Friday, March 1, 2013

Day 57



A brief description of my time in Kampala… We spent an inordinate amount of time trying to find a VISA atm upon arrival. I saw a few instances of women expressing aggression towards men which was startling but also refreshing. Boda drivers spent more time talking to me than driving on the correct side of the road… or on the road at all really. We got lost… a lot. I swear it was significantly hotter in Kampala than Kigali. We spent one of the best days ever roaming Entebbe. Then we got lost some more. I got a few fun souvenirs from a touristy craft village. I tried Nile beer, nom. We went to the Royal Palace, walked the Royal Mile to the Scottish Parliament and I promptly stopped functioning as a human. 

Some differences between Kampala and Kigali, the middle class is well established and visible through the greater amounts of shopping malls, credit card advertisements, and restaurants. As well as the markedly more expensive bodas. The traditional Bugandan Kingdom is also still intact and operating within Uganda unlike Rwanda where there is a disconnect from tradition and cultural heritage. Obviously, there are a few reasons that is, but it was interesting to learn more about the development of Uganda and see a different part of history. 
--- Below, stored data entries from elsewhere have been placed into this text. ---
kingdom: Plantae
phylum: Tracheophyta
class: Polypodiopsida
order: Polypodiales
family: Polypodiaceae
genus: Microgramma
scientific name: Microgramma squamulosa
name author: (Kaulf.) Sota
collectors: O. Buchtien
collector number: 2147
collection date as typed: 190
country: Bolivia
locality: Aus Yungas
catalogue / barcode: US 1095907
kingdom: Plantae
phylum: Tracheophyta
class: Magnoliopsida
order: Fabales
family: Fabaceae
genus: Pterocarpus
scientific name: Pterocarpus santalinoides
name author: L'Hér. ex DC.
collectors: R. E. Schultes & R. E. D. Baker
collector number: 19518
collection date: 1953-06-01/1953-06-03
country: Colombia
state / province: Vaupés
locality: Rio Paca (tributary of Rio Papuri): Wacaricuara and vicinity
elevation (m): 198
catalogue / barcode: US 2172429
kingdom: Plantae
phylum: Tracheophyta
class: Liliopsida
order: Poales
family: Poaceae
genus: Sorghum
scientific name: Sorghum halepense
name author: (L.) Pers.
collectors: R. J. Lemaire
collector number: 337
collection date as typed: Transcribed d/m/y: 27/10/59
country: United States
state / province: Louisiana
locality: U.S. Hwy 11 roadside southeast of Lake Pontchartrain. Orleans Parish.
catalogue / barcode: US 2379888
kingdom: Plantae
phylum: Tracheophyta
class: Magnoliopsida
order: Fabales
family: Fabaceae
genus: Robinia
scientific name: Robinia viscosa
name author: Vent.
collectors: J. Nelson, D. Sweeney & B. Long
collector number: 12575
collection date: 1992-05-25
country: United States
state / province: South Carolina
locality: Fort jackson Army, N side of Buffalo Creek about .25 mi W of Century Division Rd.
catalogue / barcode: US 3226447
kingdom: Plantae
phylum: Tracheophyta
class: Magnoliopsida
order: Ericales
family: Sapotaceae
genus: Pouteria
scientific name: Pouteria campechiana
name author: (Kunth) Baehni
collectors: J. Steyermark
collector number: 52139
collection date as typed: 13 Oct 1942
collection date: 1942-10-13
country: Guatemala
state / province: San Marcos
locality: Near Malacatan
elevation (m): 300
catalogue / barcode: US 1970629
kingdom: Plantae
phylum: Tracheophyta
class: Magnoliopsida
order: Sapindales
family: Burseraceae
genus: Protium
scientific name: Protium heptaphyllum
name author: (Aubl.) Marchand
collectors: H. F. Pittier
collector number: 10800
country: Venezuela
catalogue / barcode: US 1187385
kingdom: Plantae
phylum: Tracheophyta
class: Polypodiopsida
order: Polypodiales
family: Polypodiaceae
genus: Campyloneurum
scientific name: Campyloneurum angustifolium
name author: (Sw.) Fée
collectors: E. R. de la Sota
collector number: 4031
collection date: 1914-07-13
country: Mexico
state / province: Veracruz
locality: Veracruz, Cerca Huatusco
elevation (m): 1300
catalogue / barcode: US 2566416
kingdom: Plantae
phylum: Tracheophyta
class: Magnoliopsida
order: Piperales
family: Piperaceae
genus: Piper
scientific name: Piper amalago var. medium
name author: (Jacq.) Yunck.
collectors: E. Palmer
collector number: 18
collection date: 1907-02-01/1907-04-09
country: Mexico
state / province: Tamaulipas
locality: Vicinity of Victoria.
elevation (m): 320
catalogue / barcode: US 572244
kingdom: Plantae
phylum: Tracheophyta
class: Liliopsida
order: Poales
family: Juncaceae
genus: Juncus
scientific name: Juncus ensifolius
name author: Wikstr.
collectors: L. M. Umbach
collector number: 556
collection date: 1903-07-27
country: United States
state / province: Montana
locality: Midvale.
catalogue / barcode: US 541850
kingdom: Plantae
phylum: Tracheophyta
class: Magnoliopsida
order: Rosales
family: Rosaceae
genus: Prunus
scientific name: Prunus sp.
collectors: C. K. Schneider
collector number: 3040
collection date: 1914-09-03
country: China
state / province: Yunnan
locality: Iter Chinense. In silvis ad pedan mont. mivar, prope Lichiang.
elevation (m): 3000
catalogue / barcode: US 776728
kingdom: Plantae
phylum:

One disconcerting idea from the week is how Uganda appears to have embraced both colonial rule and the missionary movement. The general sentiment in the National Museum was, before we weren’t colonized, then we were and we learned all of these wonderful things, and then we all became Christian and now life is good. Stockholm Syndrome anyone?

I had spent an entire day saying it looked like it was going to storm. Because it did. We were finishing up our business in the city center and were about to get bodas back to the hostel when the wind started and the sky went completely dark. End of the world style. Crap… quickly please, Backpackers Hostel, negotiated a price, and off we went. I want to say my boda went about 100 yards before the down pour. The boda driver pulled over immediately but we were both soaked and sought refuge in a cell phone store. After approximately fifteen minutes of waiting for the storm to die down, it looked like there was no end in sight so we decided to go. Had we continued through the down pour in the first place, it would have been unpleasant, cold, and wet but it would have worked out. Instead, we waited just long enough for the roads to flood. At point, the boda stalled in a two foot stream of water rushing down the hill we were trying to go up. Cars were driving past blowing dirty city street water up covering the boda driver and me as bystanders laughed and pointed. I thought these things only happened in movies. About ten minutes after I got back to the hostel, the rain stopped. At least I had a good reason to have a cup of African tea. 

In summary, I enjoyed Kampala. It was nice to get out of Rwanda for a bit and even nicer to spend some time away from a big city. 

As I am writing this at my desk, waiting for a meeting that was supposed to take place yesterday afternoon, a man is hanging out of my fourth floor window trying to paint the outside of the building with an extended paint roller. I have suspected for some time now that I am actually working in an abandoned building. We lose power daily and often for extended periods of time, running water is a rarity, and the first two floors of the building are filled with what looks like piles of rubbish and discarded parts of furniture.

My squatter status was confirmed in my mind when I arrived at work yesterday morning and a demolition crew was tearing up the floor of the first and second floors. The dust is everywhere. I entered the building today and the stairs are now destroyed to the extent that I get to pretend to be a mountain climber for the first two stories. And now a man is hanging out of my window with a paint roller duct taped to a seven foot stick teetering back and forth as he attempts to paint the exterior of an office building. 

Times I wish I had a camera… and a safety net/trampoline for the man.